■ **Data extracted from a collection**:
---

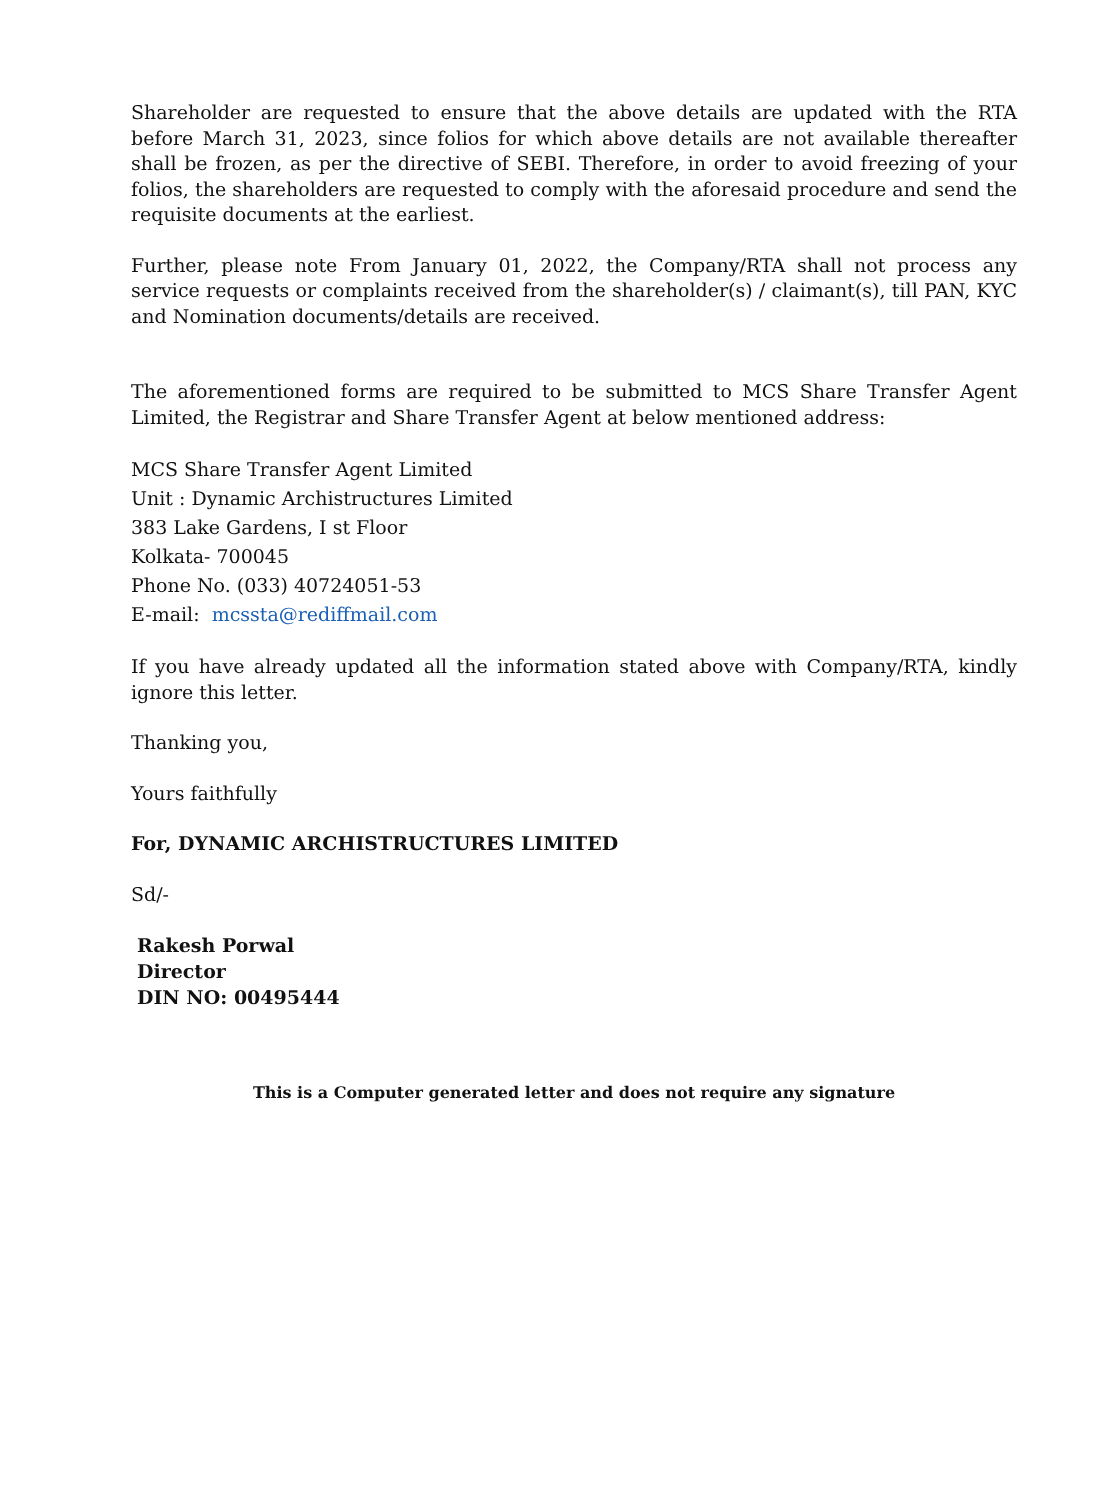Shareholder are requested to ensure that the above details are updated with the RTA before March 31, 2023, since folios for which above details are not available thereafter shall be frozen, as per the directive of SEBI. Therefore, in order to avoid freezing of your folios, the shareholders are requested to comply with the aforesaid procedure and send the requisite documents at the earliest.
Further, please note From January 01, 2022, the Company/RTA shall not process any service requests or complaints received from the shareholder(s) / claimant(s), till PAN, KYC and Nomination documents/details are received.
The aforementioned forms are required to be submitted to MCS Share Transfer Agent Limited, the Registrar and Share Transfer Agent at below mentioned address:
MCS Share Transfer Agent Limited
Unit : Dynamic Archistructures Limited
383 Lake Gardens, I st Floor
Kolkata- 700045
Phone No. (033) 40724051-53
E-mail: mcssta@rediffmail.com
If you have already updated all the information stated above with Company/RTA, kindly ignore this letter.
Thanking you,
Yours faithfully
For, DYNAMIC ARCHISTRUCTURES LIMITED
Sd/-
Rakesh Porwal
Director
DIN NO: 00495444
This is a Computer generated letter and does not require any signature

---

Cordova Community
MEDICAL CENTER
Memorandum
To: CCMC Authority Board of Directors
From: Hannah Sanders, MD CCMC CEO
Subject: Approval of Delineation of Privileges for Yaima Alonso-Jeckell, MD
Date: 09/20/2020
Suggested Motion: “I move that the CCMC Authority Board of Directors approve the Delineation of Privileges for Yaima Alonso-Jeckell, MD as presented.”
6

---

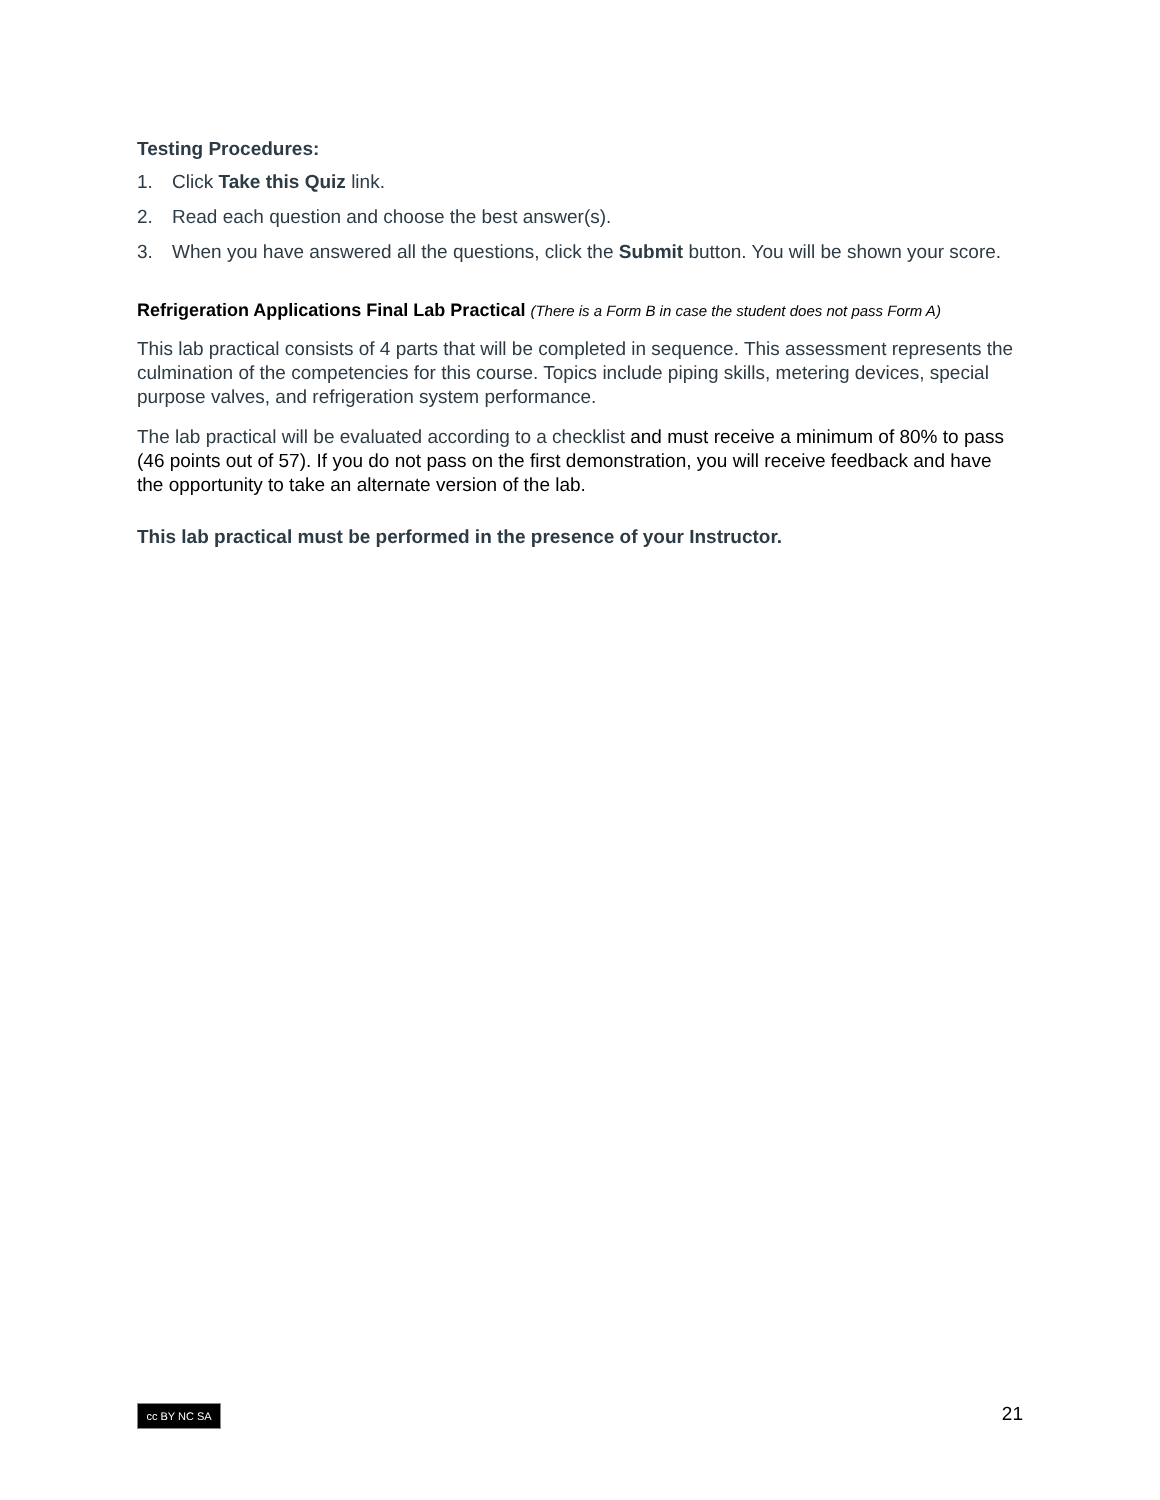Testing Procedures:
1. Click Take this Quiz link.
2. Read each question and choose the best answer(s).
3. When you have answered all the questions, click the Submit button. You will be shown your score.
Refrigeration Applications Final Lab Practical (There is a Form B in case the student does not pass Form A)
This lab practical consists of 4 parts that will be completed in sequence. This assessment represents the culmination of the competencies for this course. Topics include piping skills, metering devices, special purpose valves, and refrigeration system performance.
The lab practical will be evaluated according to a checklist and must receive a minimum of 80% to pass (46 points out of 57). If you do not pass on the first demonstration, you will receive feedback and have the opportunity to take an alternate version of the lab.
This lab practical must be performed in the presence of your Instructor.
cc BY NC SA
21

---

Look above for the line with "DIN NO: 00495444" and the line with "This is a Computer"; transcribe both and all lines in between, exactly, and nothing else.

DIN NO: 00495444
This is a Computer generated letter and does not require any signature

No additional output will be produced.